Warning Message During Full Backup

Posted: 21 Apr 2018 20:38
by BobWard
I do a Full Backup of my FH project file after every work session. Been doing this for years.

During the backup yesterday, an odd message popped up that I do not understand the cause of. A screen-shot of the message is attached.

Anyone have any idea as to what this means, and, what I could have possibly done to cause such a message to be displayed?

Update: It appears that this is tied to the obnoxious "thumbs.db" files created by Windows. Not sure as to why it is suddenly causing FH to generate a warning message during a backup operation. I just turned on the computer this afternoon and tried another Full Backup in FH and it went to normal completion with no warning messages. So, whatever was causing the problem earlier, seems to have cured itself when I rebooted the computer.
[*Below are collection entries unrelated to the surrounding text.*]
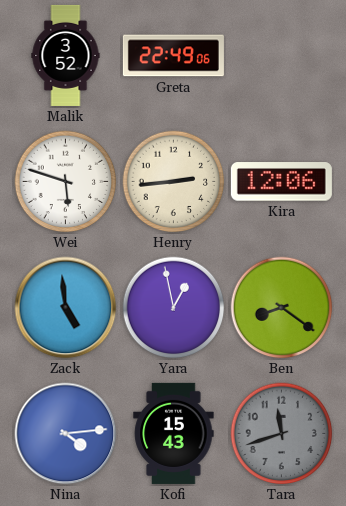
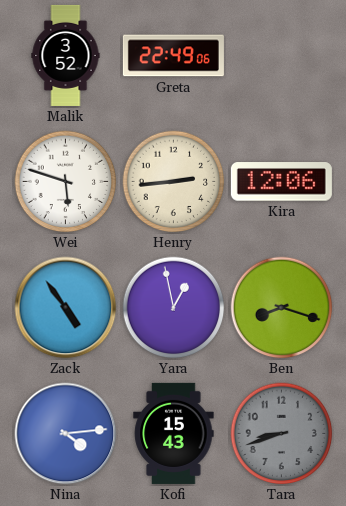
Zack: 4:59 -> 4:54
Ben: 8:21 -> 8:18
Tara: 11:42 -> 8:42
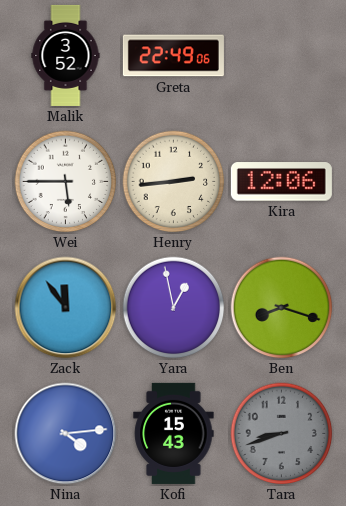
Wei: 5:48 -> 5:45
Zack: 4:54 -> 11:54
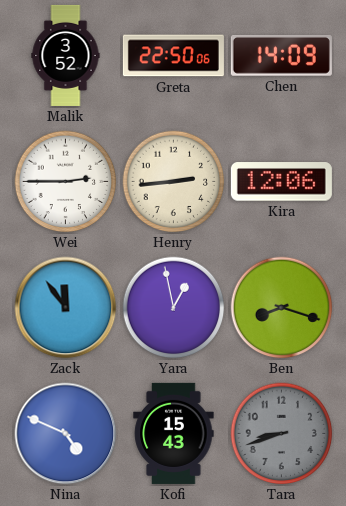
Greta: 22:49 -> 22:50
Chen: none -> 14:09
Wei: 5:45 -> 2:45
Nina: 4:14 -> 4:49
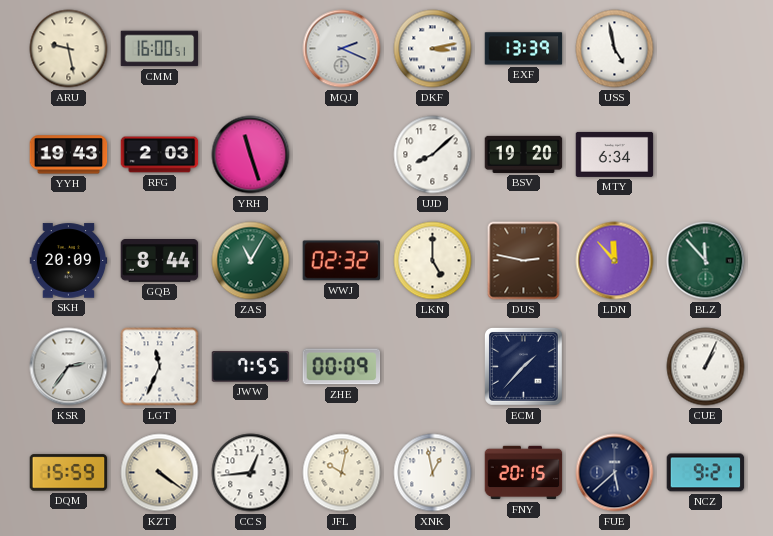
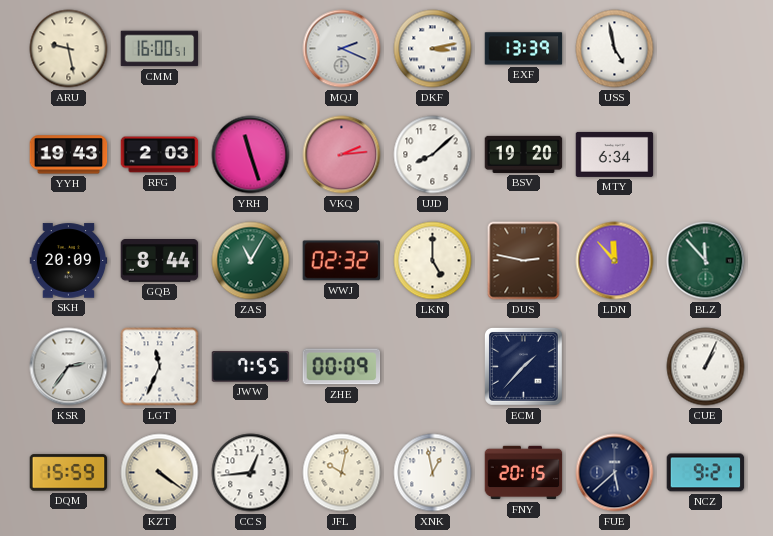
VKQ: none -> 2:14
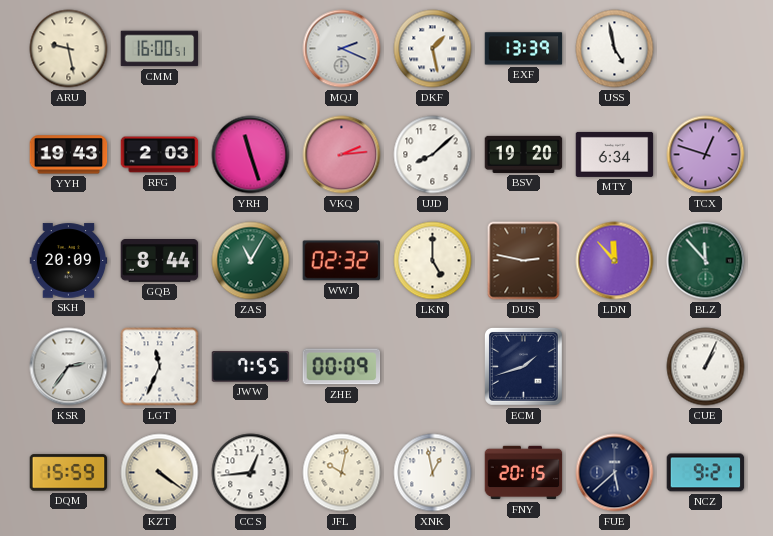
DKF: 3:13 -> 1:28
TCX: none -> 12:48
ECM: 1:37 -> 1:42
Re: Warning Message During Full Backup

Posted: 22 Apr 2018 08:42
by Tony Jones
Windows was possibly updating the thumbs database at the exact same moment

Re: Warning Message During Full Backup

Posted: 22 Apr 2018 09:05
by davidm_uk
The FH thumbs database is not the same thumbs database that Windows keeps. In my FH folders my thumbs database is at D:\_Data\Family Historian Projects\MyName\MyName.fh_data\Cache\ThumbCache.dat, I don't have any Thumbs.db file anywhere in the FH Project folders.

Do you have that ThumbCache.dat file in the Cache folder?
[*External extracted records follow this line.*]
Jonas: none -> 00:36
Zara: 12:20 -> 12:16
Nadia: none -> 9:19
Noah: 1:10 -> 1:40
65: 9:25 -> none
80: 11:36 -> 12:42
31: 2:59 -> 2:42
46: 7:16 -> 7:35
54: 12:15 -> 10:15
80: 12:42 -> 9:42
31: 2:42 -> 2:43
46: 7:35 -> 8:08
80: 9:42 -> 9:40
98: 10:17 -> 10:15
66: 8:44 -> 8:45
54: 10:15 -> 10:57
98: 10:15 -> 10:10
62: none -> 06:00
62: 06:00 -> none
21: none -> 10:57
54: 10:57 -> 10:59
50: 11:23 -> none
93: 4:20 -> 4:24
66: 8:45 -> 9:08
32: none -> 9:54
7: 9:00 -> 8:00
Re: Warning Message During Full Backup

Posted: 22 Apr 2018 20:25
by BobWard
Yes, I have that file in the Cache folder.

Re: Warning Message During Full Backup

Posted: 23 Apr 2018 08:29
by davidm_uk
OK, that's the FH thumbnail cache, each FH project will have it's own file. Depending on how many media items you have, that file can become quite large, and if you've deleted or renamed media files FH doesn't seem to tidy the file. You can (and I and some others do) periodically just deleted that file (with FH closed). The next time you open that project in FH it will rebuild the file based on the media items currently in the media folder, so it effectively gets tidied. Depending on how many media items you have, FH might run a bit slow while it is rebuidling the file, but once completed speed will return to normal.
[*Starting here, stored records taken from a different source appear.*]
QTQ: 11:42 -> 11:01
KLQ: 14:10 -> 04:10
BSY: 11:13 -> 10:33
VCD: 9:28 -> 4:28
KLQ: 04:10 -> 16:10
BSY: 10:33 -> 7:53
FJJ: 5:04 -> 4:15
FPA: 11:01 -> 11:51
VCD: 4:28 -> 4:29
Getting back to your other, problematic, ...\Media\Thumbs.db file I found this explanation on a Microsoft website:

"The thumbs.db file is used to store the thumbnails of images and videos. Anytime thumbnails view is enabled or has been enabled in Microsoft Windows the hidden file thumbs.db is automatically created in the same directory as where the thumbnails have been viewed. This file contains the information required by Windows to display the thumbnails for each of the icons and will be placed in every folder thumbnails are viewed.

This file can be safely deleted from any directory, however, it will be automatically recreated if thumbnails view is still enabled and you view that directory again. You can hide it by hiding system files but you cannot get rid of it permanently.
"

From that penultimate sentence I infer two things: 1 - you can just delete that file and Windows will recreate it when necessary; and 2 - it will only get created if you view open a folder (with File Explorer) in thumbnail view, so you can avoid it by only viewing a folder in List or Detail mode. It's a bit of a faff, and I see that people have complained to Microsoft, but I doubt that'll have much effect!

Hope this helps.

Re: Warning Message During Full Backup

Posted: 23 Apr 2018 12:12
by tatewise
Bob, be sure you understand the difference between the FH ...\Cache\ThumbCache.dat file, and the Windows Thumbs.db files.
I suspect you had Windows File Explorer open on your FH Media folder with thumbnails being displayed when the Backup error message arose.

You can inhibit the Windows Thumbs.db files via Windows File Explorer.
With the Media folder displayed, choose the View tab.
Click Options to the right and choose Change folder and search options.
Choose its View tab, tick Always show icons, never thumbnails and click OK.